Although it occurred back in February, the vote by Volkswagen (VW) workers not to unionize under the United Auto Workers (UAW) is worth a second look. It is becoming abundantly clear now that the vote stemmed from intimidation and threats aimed at the VW auto workers rather than from an inherent desire among auto workers not to unionize. GOP (Grand Old Party - Republicans) operatives, according to ABC News on February 9, implied that they would "punish" the VW company if it allowed workers to unionize, or even would shut the VW plant down altogether. Consequently, workers felt threatened by the prospect of losing their jobs altogether and voted not to unionize under the auspices of the United Auto Workers.
According to some observers, the UAW had weakened its own credibility by negotiating wages for beginning auto workers that are lower than are the wages for the same employees at VW. Allegedly UAW negotiators had promised not to take any actions that would result in VW losing its competitive edge. According to some, this credibility loss for the UAW may have been a contributing factor in the workers' decision not to unionize under the UAW umbrella.
One such worker, Mike Elk, told interviewers that while he was not "anti-union," he was "anti-UAW." Mike Jarvis, an anti-UAW VW employee, was able to sway the undecided by showing them a copy of the UAW's "neutrality deal" with VW in which the UAW promises not to interfere with VW's "competitive advantage." In that agreement, the UAW promises that future agreements with VW will entail considerations that include:
“...maintaining and where possible enhancing the cost advantages and other competitive advantages that VWGOA enjoys."

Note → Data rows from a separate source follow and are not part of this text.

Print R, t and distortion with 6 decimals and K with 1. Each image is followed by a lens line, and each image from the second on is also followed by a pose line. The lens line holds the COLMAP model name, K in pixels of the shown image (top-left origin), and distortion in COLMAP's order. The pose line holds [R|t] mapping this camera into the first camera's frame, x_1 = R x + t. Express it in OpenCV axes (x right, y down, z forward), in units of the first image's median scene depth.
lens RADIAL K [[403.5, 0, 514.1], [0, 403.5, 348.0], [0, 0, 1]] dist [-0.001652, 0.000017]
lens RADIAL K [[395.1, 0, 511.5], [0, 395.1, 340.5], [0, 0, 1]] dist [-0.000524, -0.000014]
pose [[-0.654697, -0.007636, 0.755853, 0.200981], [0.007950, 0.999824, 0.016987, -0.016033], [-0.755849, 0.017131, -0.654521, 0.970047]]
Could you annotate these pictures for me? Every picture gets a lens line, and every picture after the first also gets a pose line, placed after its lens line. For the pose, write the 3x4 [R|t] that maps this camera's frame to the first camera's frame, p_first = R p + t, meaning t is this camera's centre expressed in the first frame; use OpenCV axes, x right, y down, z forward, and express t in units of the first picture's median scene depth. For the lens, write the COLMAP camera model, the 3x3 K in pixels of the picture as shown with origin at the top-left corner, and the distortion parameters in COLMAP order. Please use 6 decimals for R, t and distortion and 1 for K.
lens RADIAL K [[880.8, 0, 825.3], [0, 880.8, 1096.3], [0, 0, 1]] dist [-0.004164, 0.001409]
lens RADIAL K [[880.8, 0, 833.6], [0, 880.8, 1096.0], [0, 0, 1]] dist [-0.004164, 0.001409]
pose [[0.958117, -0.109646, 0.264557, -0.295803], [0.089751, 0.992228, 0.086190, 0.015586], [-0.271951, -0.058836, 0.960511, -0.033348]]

As part of the compromise agreement with the UAW, VW promised not to fight unionization per se; but the vote among workers at VW not to unionize under the UAW mitigated that agreement. In essence, the consummate result is that although VW has agreed not to oppose unionization "in principle," the VW workers nevertheless are not unionized under the UAW due to many factors: intimidation and threats from radical GOP activists, fear that the company will cease to exist if they unionize because of punishment from the GOP, and compromises from the UAW itself that appear to be too conciliatory to the majority of VW workers. The fact that beginning UAW workers make less than the non-union VW workers also played a significant role in the workers' votes.
In this commentator's opinion, the workers should have voted to unionize under the UAW despite the lower beginning wages and the UAW's appearance as being too conciliatory. All of these agreements between unions and employers are fluid, constantly changing and subjected to constant review and revision. If the workers had voted for UAW membership, they would have had a union. It may have been a union that needed a lot of changes and modifications in its manner of making agreements, but at least the workers would have had a union representing them and watching out for their interests. Right now the advantages of remaining non-union may be attractive, but it is highly doubtful that VW workers in the long run will be better off than comparable workers for other auto manufacturers who are under the UAW, even with its frailties.